**Input data**.
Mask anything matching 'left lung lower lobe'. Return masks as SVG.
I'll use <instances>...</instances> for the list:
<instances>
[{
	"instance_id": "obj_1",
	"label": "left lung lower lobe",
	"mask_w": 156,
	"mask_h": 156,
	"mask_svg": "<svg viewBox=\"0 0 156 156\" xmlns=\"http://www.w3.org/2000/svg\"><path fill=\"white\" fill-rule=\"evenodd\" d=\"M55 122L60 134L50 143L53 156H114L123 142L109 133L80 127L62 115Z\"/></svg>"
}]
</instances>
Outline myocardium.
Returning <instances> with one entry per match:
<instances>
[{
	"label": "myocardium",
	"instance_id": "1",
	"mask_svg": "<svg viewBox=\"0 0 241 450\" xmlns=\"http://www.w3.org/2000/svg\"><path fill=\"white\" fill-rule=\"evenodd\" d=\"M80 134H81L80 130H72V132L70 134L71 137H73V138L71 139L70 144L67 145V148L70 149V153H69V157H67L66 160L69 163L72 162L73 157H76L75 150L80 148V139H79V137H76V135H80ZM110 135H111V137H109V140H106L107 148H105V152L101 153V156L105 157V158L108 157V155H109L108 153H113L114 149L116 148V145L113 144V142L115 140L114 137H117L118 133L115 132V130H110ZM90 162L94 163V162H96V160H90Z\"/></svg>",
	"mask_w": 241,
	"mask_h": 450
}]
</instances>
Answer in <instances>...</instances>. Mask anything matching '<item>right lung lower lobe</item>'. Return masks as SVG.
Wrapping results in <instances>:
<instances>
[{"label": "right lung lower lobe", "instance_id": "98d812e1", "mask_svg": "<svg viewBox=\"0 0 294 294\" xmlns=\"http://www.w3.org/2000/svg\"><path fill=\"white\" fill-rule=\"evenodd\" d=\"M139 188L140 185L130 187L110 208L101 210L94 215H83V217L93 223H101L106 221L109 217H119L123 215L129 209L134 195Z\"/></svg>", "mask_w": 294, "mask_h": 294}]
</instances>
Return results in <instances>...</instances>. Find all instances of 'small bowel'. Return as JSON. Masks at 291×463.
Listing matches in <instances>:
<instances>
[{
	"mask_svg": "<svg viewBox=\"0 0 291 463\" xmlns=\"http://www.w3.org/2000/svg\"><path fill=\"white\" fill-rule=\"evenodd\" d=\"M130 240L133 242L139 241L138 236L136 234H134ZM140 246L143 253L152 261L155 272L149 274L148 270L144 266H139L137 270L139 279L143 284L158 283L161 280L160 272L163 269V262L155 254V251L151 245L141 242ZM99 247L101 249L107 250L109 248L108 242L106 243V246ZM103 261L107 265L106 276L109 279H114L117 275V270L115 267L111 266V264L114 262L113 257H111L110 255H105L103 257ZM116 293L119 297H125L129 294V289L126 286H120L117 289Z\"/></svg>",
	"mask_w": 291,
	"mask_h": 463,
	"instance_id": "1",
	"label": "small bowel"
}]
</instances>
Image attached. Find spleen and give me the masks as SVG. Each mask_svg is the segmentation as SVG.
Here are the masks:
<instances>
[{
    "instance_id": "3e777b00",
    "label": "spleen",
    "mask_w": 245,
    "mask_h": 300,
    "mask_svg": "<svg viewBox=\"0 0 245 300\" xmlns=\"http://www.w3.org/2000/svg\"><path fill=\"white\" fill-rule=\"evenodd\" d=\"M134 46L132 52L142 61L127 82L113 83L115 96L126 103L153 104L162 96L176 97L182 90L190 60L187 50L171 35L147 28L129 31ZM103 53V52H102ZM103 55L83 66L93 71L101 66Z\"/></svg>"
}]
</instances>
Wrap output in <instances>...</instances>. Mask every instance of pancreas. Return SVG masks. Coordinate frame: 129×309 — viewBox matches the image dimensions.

**Work to be completed**. List each line in the entries above that contains the string "left".

**Answer to the task**.
Mask anything matching 'left lung lower lobe'. Return masks as SVG.
	"label": "left lung lower lobe",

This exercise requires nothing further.